┌────────

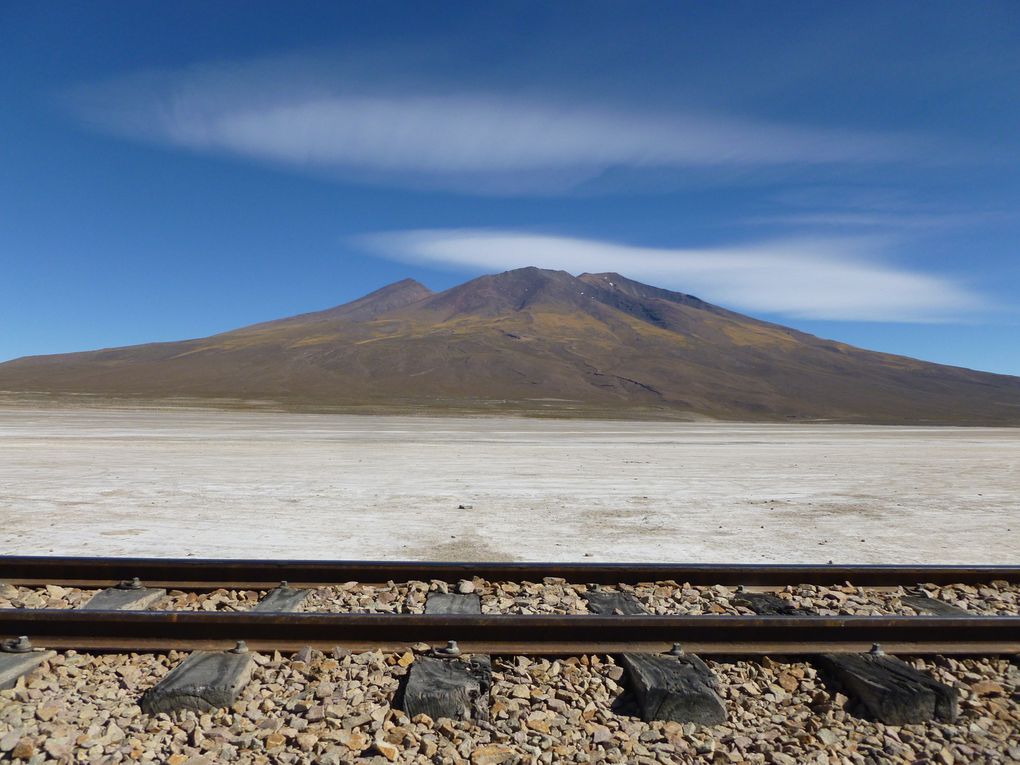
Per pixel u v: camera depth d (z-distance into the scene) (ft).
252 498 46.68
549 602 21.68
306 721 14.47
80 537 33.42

└────────
┌────────

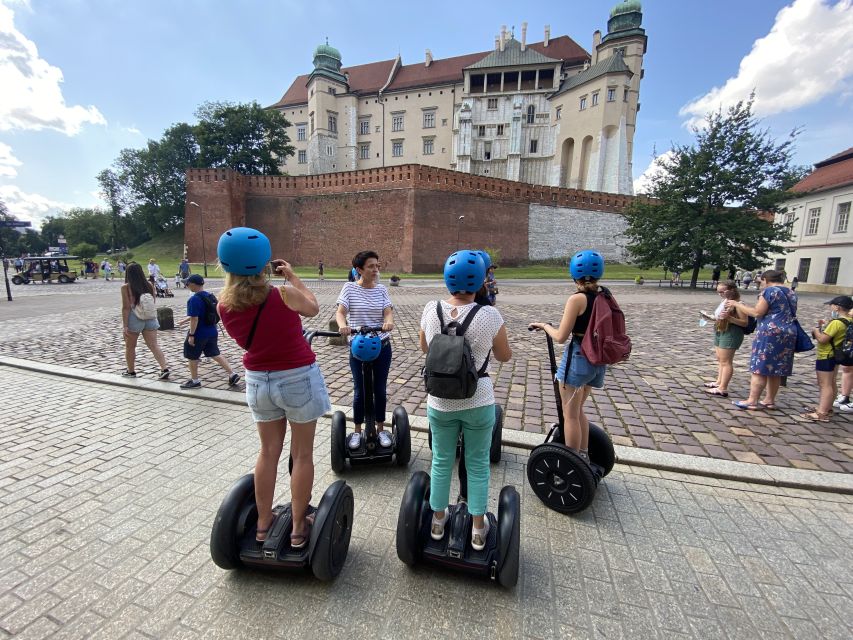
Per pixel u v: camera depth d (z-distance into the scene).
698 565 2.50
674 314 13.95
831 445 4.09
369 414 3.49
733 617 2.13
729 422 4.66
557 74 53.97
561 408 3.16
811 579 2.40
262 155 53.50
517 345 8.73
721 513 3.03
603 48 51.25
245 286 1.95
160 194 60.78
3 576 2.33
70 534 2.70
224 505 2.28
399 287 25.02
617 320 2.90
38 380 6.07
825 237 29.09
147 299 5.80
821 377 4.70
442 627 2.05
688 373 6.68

└────────
┌────────

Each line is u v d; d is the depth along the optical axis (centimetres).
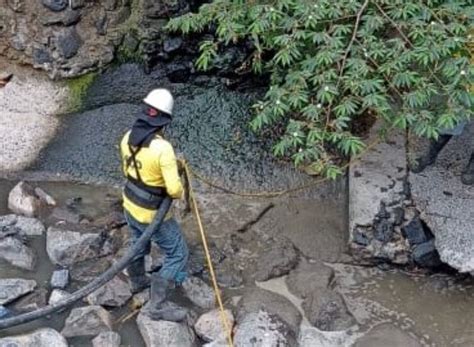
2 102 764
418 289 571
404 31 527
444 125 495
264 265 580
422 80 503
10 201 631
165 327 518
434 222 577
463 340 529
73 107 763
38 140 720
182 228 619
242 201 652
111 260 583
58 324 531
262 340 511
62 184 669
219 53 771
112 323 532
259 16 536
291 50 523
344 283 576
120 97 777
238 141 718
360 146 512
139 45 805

└────────

- _Task_
Nothing but lines that contain "distance" should appear in the answer. Copy each from the records.

- _Reply_
Per pixel u v: camera depth d (z-distance into the scene) (ft).
Per pixel u v: camera depth d (z-distance into the scene).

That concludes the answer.